Now let's take this asset utilization exercise to its extreme... If you could be assured of an asset's utilization, and understood the initial cost, appreciation or depreciation, financing, maintenance, etc.- two new scenarios present themselves. Either the marketplace *itself* should own (and manage) the assets, or the supply and demand sides of the marketplace merge into a single entity - forming a sort of AI-driven collective. There's even a hybrid approach where the marketplace supports both scenarios.
I think this could be the next generation of marketplaces because you add the entire TAM of the market value of the assets themselves - not just their rental value. You can also optimize the inventory. In my drift boat example, a group of fly fishers could all be part owner of the drift boat itself - not just paying to use it for a day. If I wanted to "sell" my ownership, the marketplace AI could facilitate finding my perfect "buyer" to replace me in my collective. Alternatively, the AI driven marketplace could optimize the inventory of drift boats, managing that inventory as an asset class itself in addition to the rental income of that asset.
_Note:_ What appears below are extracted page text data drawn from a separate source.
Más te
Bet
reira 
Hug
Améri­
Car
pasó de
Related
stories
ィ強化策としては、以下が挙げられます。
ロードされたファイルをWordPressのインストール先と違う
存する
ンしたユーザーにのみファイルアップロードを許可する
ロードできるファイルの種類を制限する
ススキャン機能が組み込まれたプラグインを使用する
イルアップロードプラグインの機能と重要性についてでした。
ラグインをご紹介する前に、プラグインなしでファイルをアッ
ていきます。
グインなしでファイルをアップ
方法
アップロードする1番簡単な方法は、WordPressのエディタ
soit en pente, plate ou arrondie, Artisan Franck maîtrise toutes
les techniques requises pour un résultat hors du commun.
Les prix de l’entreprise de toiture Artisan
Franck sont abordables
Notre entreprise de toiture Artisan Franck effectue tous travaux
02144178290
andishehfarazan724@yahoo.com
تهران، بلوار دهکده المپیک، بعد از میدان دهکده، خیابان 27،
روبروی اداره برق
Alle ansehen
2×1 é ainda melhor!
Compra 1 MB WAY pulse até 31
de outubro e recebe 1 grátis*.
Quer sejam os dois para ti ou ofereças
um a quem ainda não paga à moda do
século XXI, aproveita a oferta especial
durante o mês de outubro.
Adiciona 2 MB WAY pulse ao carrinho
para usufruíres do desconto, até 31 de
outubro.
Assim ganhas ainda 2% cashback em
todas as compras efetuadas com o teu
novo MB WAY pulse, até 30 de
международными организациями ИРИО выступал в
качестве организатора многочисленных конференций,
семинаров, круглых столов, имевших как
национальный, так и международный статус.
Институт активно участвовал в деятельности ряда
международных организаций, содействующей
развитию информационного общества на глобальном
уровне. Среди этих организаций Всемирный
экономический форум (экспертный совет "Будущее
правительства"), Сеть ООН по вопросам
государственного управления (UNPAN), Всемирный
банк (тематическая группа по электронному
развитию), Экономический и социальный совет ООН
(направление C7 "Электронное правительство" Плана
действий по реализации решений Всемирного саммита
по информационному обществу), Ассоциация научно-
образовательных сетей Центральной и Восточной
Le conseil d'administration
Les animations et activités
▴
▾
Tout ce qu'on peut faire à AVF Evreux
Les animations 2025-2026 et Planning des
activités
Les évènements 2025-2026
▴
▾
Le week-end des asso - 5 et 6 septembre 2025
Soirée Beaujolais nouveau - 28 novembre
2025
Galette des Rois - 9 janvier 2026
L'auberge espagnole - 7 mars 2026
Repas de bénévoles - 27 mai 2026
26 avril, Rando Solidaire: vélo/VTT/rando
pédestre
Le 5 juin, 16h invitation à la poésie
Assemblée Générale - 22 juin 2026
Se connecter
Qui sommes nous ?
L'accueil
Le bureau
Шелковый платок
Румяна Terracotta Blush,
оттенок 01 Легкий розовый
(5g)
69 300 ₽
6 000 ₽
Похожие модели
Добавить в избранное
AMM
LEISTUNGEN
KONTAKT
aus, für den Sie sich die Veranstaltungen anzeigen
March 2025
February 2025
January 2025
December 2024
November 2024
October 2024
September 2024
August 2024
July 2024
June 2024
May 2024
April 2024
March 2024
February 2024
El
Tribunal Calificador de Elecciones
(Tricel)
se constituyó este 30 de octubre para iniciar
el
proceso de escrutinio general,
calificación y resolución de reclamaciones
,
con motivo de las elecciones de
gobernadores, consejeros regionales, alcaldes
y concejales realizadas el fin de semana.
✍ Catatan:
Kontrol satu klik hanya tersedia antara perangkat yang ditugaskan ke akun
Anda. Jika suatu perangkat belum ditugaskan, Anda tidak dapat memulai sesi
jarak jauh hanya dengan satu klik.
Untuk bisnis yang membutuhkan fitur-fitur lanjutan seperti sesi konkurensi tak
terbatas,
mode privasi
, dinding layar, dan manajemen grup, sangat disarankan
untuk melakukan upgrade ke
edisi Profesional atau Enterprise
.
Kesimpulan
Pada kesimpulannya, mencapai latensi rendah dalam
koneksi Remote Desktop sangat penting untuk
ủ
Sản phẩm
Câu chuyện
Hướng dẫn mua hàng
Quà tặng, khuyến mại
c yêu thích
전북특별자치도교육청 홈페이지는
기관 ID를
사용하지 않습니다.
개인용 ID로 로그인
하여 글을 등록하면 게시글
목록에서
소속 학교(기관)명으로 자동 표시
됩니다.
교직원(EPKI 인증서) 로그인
So, to generalize, what if the AI driven marketplace doesn't have a distinct supply and demand side at all, but rather reduces the problem down to pure asset optimization? That seems like the real opportunity for AI, as "optimization" is such a wildly different equation depending on the asset and/or demand characteristics.
This is great. I haven't seen a lot of discussion on how AI fundamentally changes marketplaces, this is definitely an interesting perspective.